Foxx, a former mayor of Charlotte, N.C., cites neighborhoods like the one he grew up in that were divided by large interstates a generation ago.
The Detroit News is reporting that Transportation Secretary Anthony Foxx is spotlighting the role of race and class in decisions about highway construction as many federal interstate highways reach the end of their useful life.
Foxx, who is in his last year in office, says federal funding decisions about highway construction have been shaped by racial and socioeconomic contours for much of the past 50 years. Foxx, a former mayor of Charlotte, N.C., cites neighborhoods like the one he grew up in that were divided by large interstates a generation ago.
“My childhood neighborhood had one road in and the same road out,” he says in avideo released by the transportation department. “It was bordered by two highways. That infrastructure sent a signal to me about my life.”
Now in his final year as the nation's top transportation official, Foxx is issuing a set of “Core Principles for Connecting People to Opportunity” to ensure that future highway construction decisions are not made with the goal of separating existing communities from each other.
The plan calls for the transportation department to use “every tool at its disposal to expand access to opportunity, promote safety, revitalize communities, and create pathways to jobs through technical assistance, program guidance and competitive funding.”
Foxx said in a speech on Wednesday at the Center for American Progress it is important to begin thinking about where and how the next generation of roadways in the U.S. will be built. Much of the current infrastructure was built in an era when highway planners were less interested in keeping minority communities intact.
“Transportation does get us places; that is a lot of what we do. But transportation also makes places and it can make places harder to get into and get out of,” he said. “We've got to acknowledge that transportation not only connects people to opportunity, but transportation also creates opportunity.”
Foxx said highway planners in the past were reflecting the social mores of their time.

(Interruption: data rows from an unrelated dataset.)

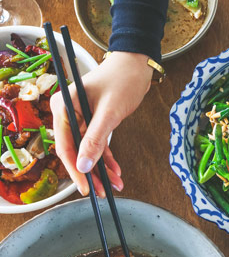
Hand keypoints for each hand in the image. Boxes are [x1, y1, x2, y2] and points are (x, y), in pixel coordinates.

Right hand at [49, 51, 152, 196]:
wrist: (136, 64)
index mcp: (64, 106)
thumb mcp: (109, 112)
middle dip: (89, 173)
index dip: (75, 169)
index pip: (65, 145)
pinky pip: (98, 144)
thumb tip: (84, 166)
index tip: (85, 188)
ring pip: (88, 151)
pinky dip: (108, 159)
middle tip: (101, 193)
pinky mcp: (94, 121)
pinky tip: (116, 173)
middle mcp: (68, 112)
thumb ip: (96, 139)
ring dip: (101, 170)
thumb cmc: (122, 80)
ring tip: (114, 186)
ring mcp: (81, 117)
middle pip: (75, 150)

“These decisions weren't accidental. They were well thought-out. They were just in a time capsule that I think many of us wish we could replay again,” he said.
The phenomenon Foxx is describing was played out in Detroit: A vibrant African-American residential neighborhood known as Black Bottom — and its commercial and entertainment district known as Paradise Valley — were bulldozed in the 1950s and early 1960s to make room for Interstates 75 and 375.
Baltimore Mayor Stephanie Rawlings-Blake, a Democrat who is also president of the U.S. Conference of Mayors, said highways have been built to run through neighborhoods that were once-thriving minority communities in cities across the country.
“As mayors, we still bear witness to the scars of these earlier decisions, as our citizens and city neighborhoods labor under the lingering effects of the missed economic opportunities and the disruption, dislocation and even destruction of community bonds and assets,” she said in a statement that praised Foxx for being “courageous.”
“All government leaders — at every level of government — must ensure that future transportation investments do much more to bring all families and neighborhoods into the economic mainstream,” Rawlings-Blake continued.